Christina Hill, Woodend
Bendigo displays heart
How heartwarming it is to see the groundswell of compassion for those 267 people who came to Australia asking for help and who instead met further persecution.
Sick and injured, in many cases as a direct result of the appalling conditions on Nauru, they were brought to Australia for treatment and now await return to that dreadful place. Men, women, children, tiny babies. Some of them born in Australia.
Conditions for detention of people seeking asylum have been deliberately made so hellish and soul-destroying that people fleeing war zones or torture are supposed to decide they are better off staying where they are rather than facing the horrors that could await them if they come to Australia. Yet there is a clear alternative.
We need to fund UN assessment centres in Indonesia and Malaysia to process claims quickly so that people no longer feel they have no choice but to get on a boat. But first, we need to get children and their parents out of detention.
Australians are increasingly making it clear they have had enough of the brutality of our off-shore detention centres and of the international shame and UN condemnation they bring down on us. Not to mention the billion dollars a year they cost.
I was proud and uplifted to be part of a great crowd of Bendigo people demonstrating at Rosalind Park on Monday night.
We were from all age groups, all walks of life but united by a love for our fellow human beings who suffer and an indignation at their cruel treatment by our government.

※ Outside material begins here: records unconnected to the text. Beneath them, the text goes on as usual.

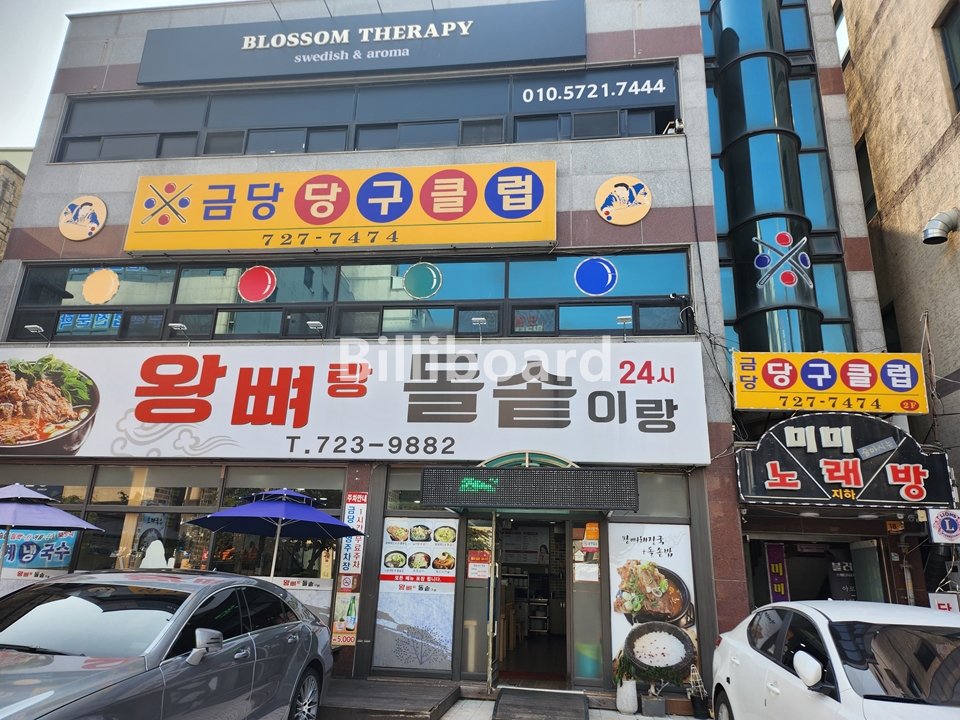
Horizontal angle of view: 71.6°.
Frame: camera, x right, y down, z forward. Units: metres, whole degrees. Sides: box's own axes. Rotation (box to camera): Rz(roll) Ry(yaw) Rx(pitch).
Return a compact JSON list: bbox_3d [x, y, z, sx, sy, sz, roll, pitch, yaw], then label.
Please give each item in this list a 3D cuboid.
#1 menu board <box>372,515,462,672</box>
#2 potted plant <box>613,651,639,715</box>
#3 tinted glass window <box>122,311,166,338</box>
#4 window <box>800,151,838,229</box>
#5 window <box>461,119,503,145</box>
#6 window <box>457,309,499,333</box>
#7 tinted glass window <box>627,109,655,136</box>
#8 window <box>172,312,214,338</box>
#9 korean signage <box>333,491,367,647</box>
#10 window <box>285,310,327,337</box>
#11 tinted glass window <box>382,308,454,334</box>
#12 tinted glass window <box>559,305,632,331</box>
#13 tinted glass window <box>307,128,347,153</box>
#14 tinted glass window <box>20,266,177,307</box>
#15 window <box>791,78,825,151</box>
[{"bbox_3d":[-0.816,3.077,8.846,1.044,1.866,0.040,0,-17,7],"label":"menu board"},{"bbox_3d":[1.731,3.825,7.913,0.270,0.650,0.270,0,-18,7],"label":"potted plant"},{"bbox_3d":[-5.339,-0.550,10.591,0.708,0.436,0.050,0,-17,7],"label":"tinted glass window"},{"bbox_3d":[4.719,-2.363,9.313,0.387,1.206,0.080,0,-16,7],"label":"window"},{"bbox_3d":[0.024,-3.750,10.921,0.687,0.481,0.050,0,-17,7],"label":"window"},{"bbox_3d":[-0.024,-0.540,9.197,0.568,0.337,0.080,0,-16,7],"label":"window"},{"bbox_3d":[2.586,-3.785,10.635,0.437,0.494,0.070,0,-18,7],"label":"tinted glass window"},{"bbox_3d":[-4.165,-0.513,9.699,0.620,0.420,0.080,0,-16,7],"label":"window"},{"bbox_3d":[-1.739,2.785,8.969,0.304,1.971,0.030,0,-17,7],"label":"korean signage"},{"bbox_3d":[-2.692,-0.563,10.273,0.607,0.398,0.060,0,-17,7],"label":"window"},{"bbox_3d":[-0.928,-0.581,10.059,1.073,0.383,0.060,0,-17,7],"label":"tinted glass window"},{"bbox_3d":[1.689,-0.624,9.765,1.067,0.400,0.050,0,-17,7],"label":"tinted glass window"},{"bbox_3d":[-2.592,-3.709,11.246,0.639,0.397,0.060,0,-17,7],"label":"tinted glass window"},{"bbox_3d":[-6.267,-1.220,10.923,2.726,0.726,0.080,0,-18,7],"label":"tinted glass window"},{"bbox_3d":[5.207,-3.928,10.587,0.387,1.260,0.050,0,-18,7],"label":"window"}]

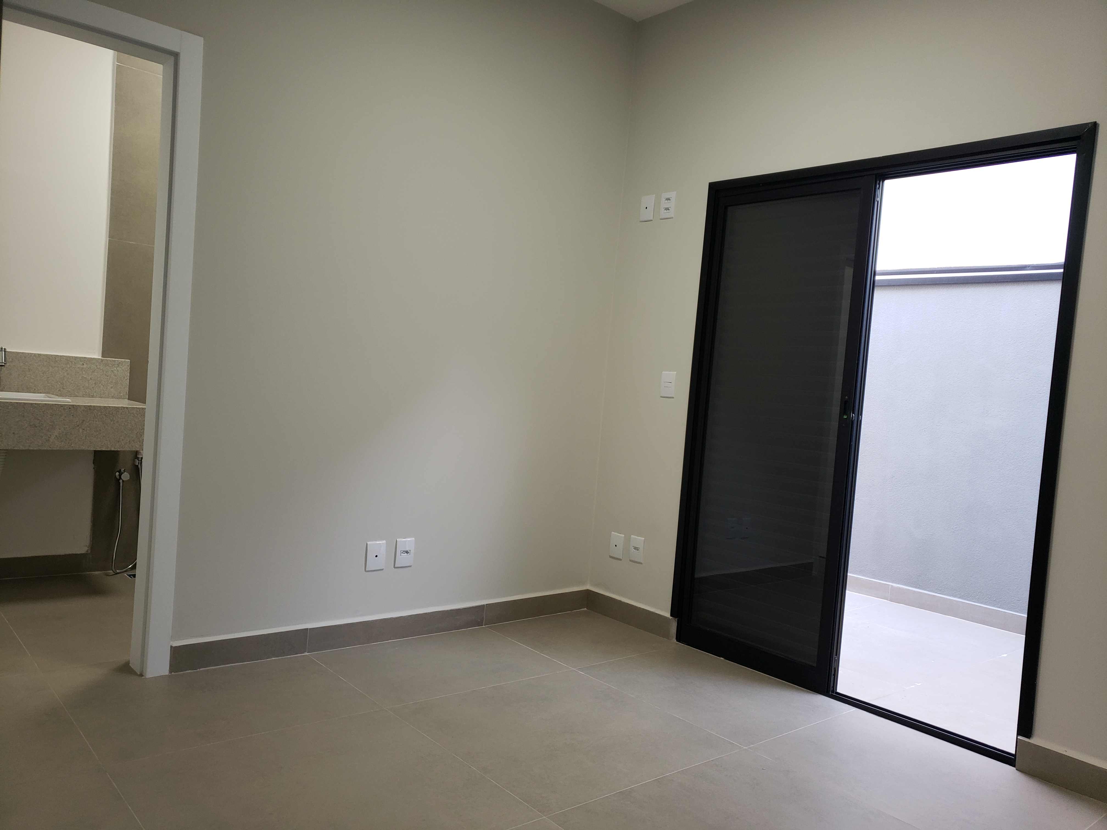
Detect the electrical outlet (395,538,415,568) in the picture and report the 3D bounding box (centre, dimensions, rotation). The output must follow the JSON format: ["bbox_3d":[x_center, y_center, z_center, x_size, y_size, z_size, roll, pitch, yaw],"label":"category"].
[{"bbox_3d":[-0.648,0.604,3.639,0.085,0.122,0.011,3,3,-40],"label":"electrical outlet"}]

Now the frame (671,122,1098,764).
[{"bbox_3d":[1.190,0.063,3.351,0.120,2.147,1.587,3,3,-40],"label":"frame"}]

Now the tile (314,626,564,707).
[{"bbox_3d":[-0.458,1.012,3.410,0.873,0.010,0.647,3,3,-40],"label":"tile"}]

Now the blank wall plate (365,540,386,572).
[{"bbox_3d":[-0.754,0.603,3.549,0.085,0.122,0.011,3,3,-40],"label":"blank wall plate"}]

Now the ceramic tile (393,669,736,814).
[{"bbox_3d":[0.031,1.071,2.833,0.873,0.010,0.870,3,3,-40],"label":"ceramic tile"}]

The government will have to respond eventually to what is fast becoming mainstream horror and indignation at their shameful policies.
Rosemary Glaisher, Greens candidate, Bendigo
Discovery donation leaves a bad taste
Congratulations to the Discovery Science and Technology Centre on its partnership with Amicus to make the centre more inclusive. Such an important tourist attraction to our city should be enjoyed by everyone who chooses to visit it.
Just a shame that the funds used in the development are from gaming machines. The same gaming machines that are expected to strip in excess of $50m from our community this financial year.
A feel good story that leaves a bad taste in your mouth.